PLA units have also continued their coercive actions against Philippine military aircraft and ships operating in the South China Sea.
The Duterte administration has slowly and reluctantly adopted a policy of soft balancing. It pursues soft balancing by: a) fostering its security partnership with Japan; b) maintaining its alliance with the U.S.; and c) pushing for the immediate passage of the ASEAN-China code of conduct.
In 2016, the Duterte administration’s goal was to promote closer Philippine-China economic diplomatic relations that could moderate Chinese coercive behaviour in the South China Sea.

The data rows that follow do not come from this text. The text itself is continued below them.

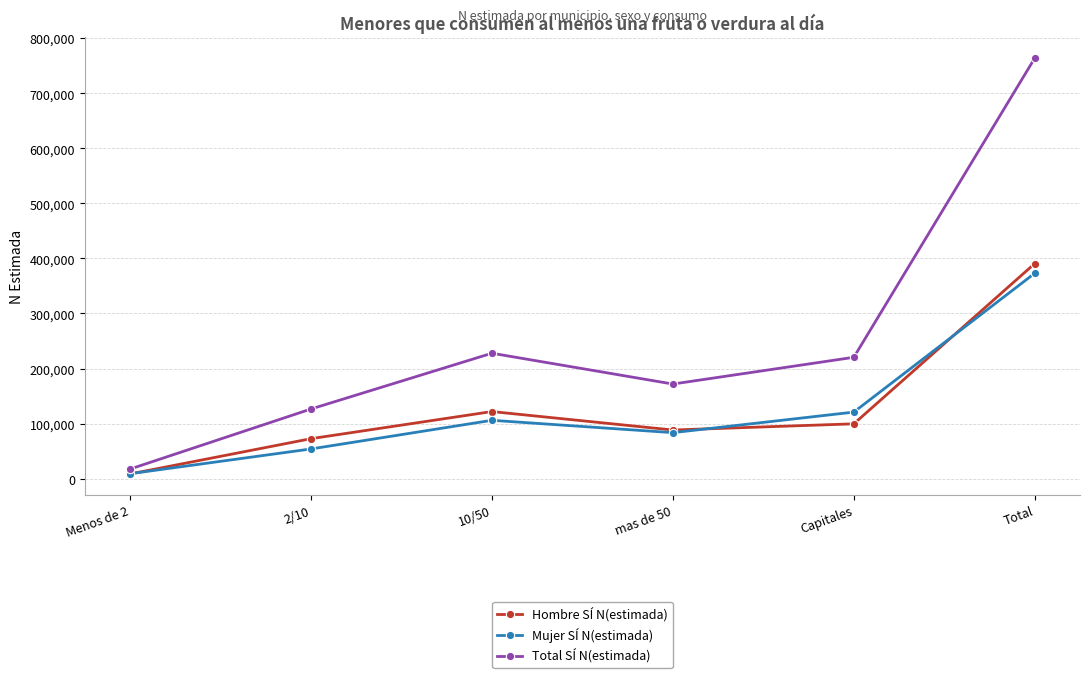

Is the value of Mujer SÍ N(estimada) at mas de 50 greater than the value of Total SÍ N(estimada) at 10/50?

No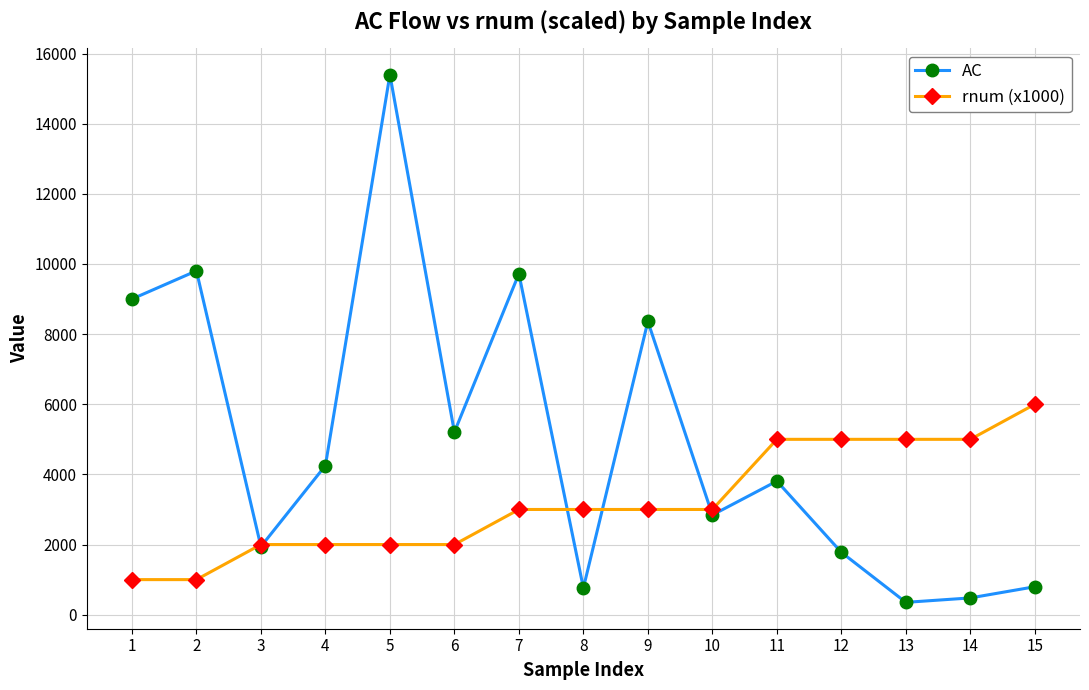

Does the chart display data point markers on the line(s)?

Yes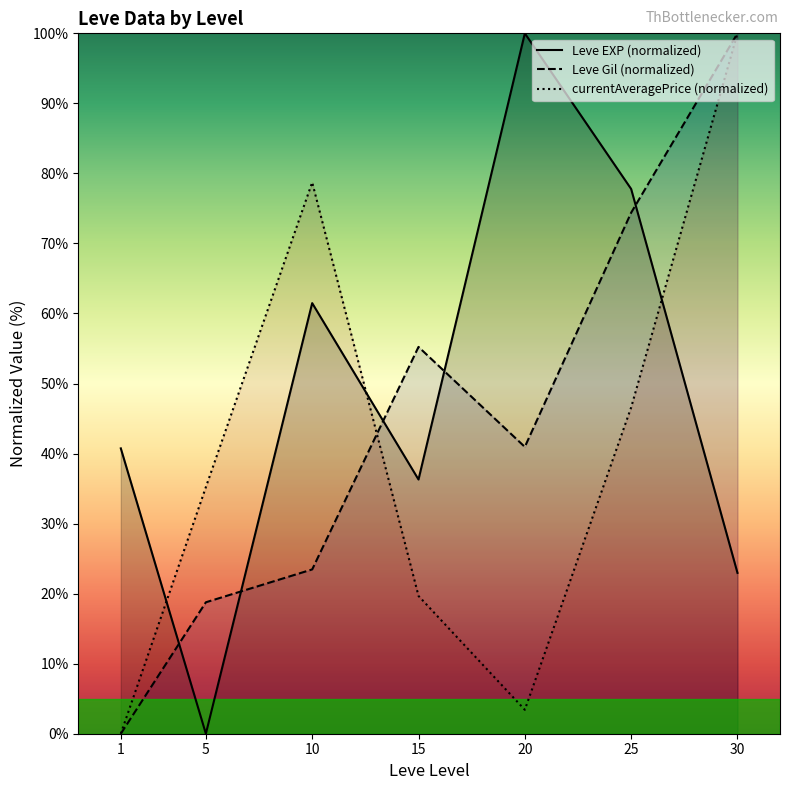

What is the value of the Leve Gil (normalized) point at the 4th from the left?

55.2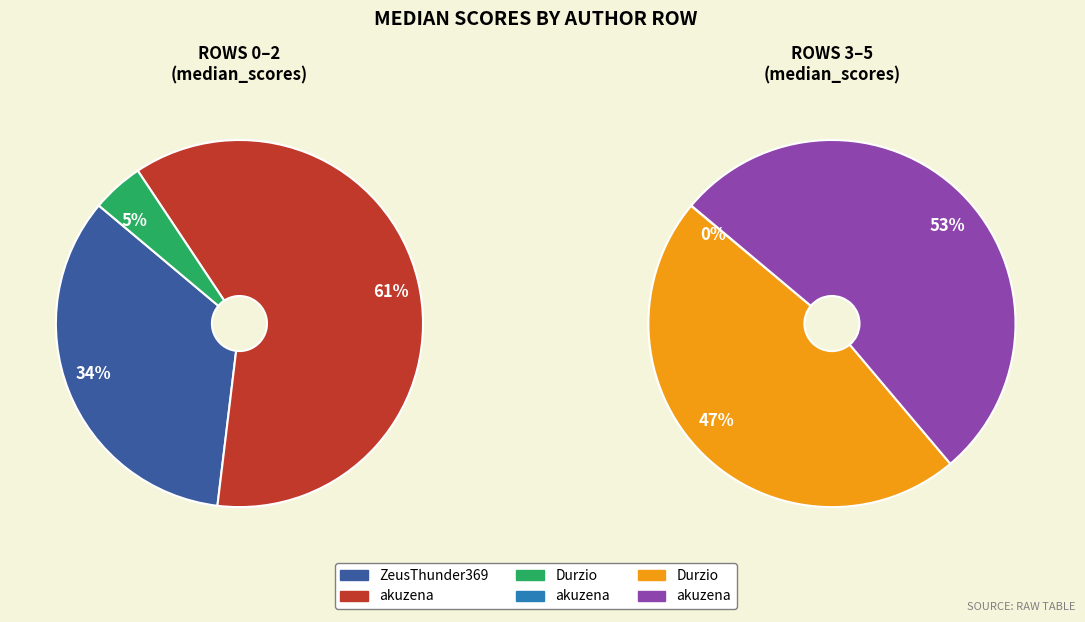

Does Row 0 account for over 50% of the chart?

No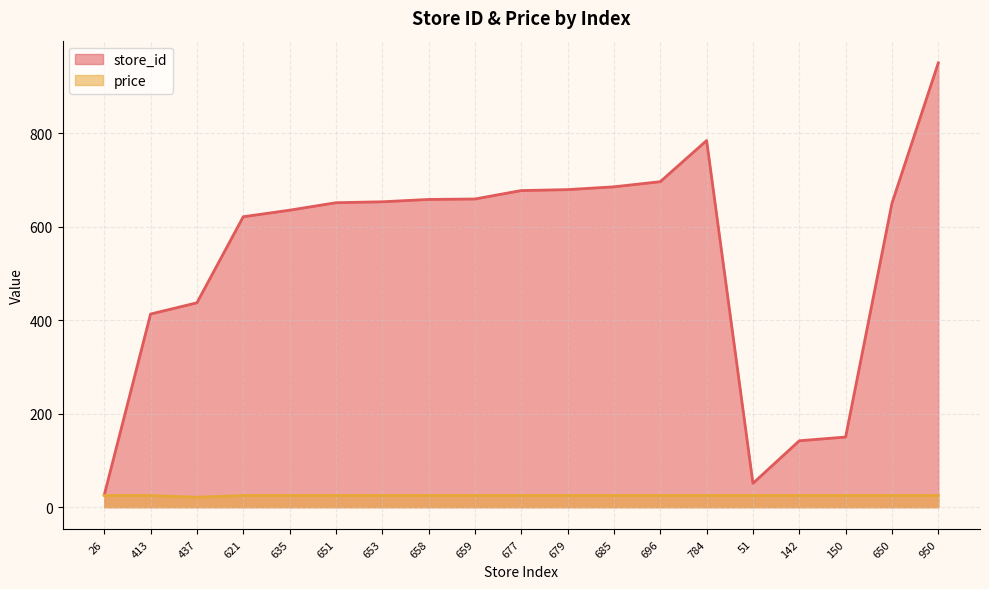

What is the label of the 17th point from the left?

150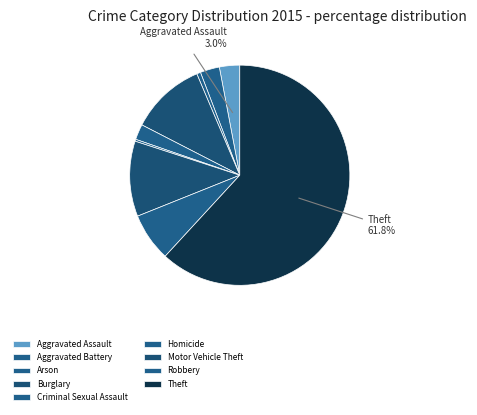

To the nearest percent, what is the combined percentage of Motor Vehicle Theft and Theft?

73%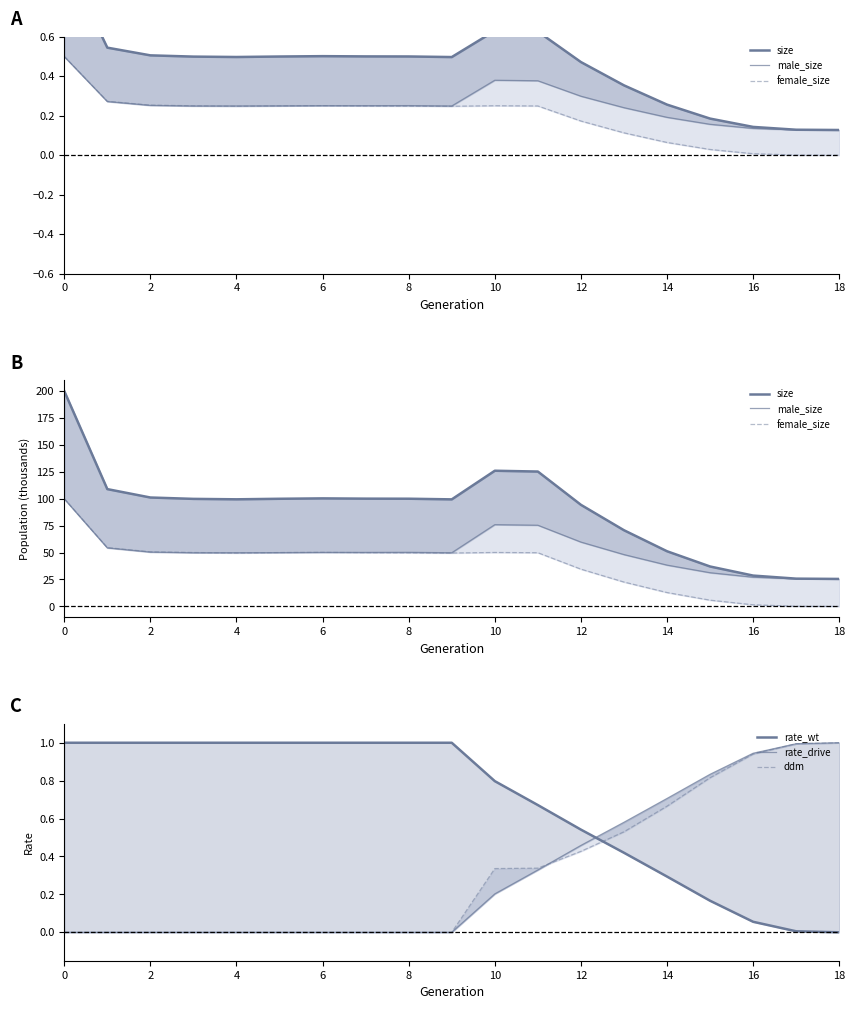

List the series in order of their peak value, highest first.

size, female_size, male_size, rate_wt, rate_drive, ddm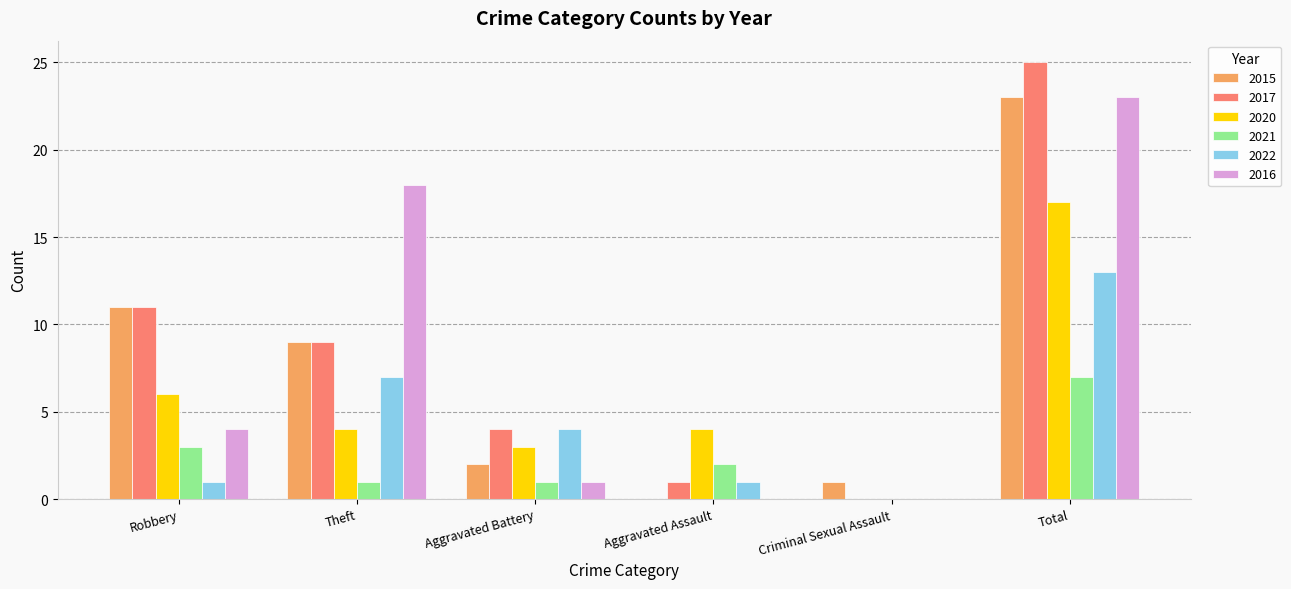

True or false: 2017 has a value of 1 at Aggravated Assault.

True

Three years after experimenting with an appeasement policy, the Philippine government’s objective vis-à-vis China has changed.
The goal now is to restrain Chinese aggressive behaviour in the South China Sea through the country’s alliance with the US, its security partnership with Japan, and a more active participation in the ASEAN.
The Duterte administration hopes that these measures can stop or constrain China’s heavy-handed behaviour vis-à-vis the Philippines relative to the South China Sea dispute.
Renato Cruz de Castro is trustee and convenor of the National Security and East Asian Affairs Program of think tank Stratbase ADR Institute.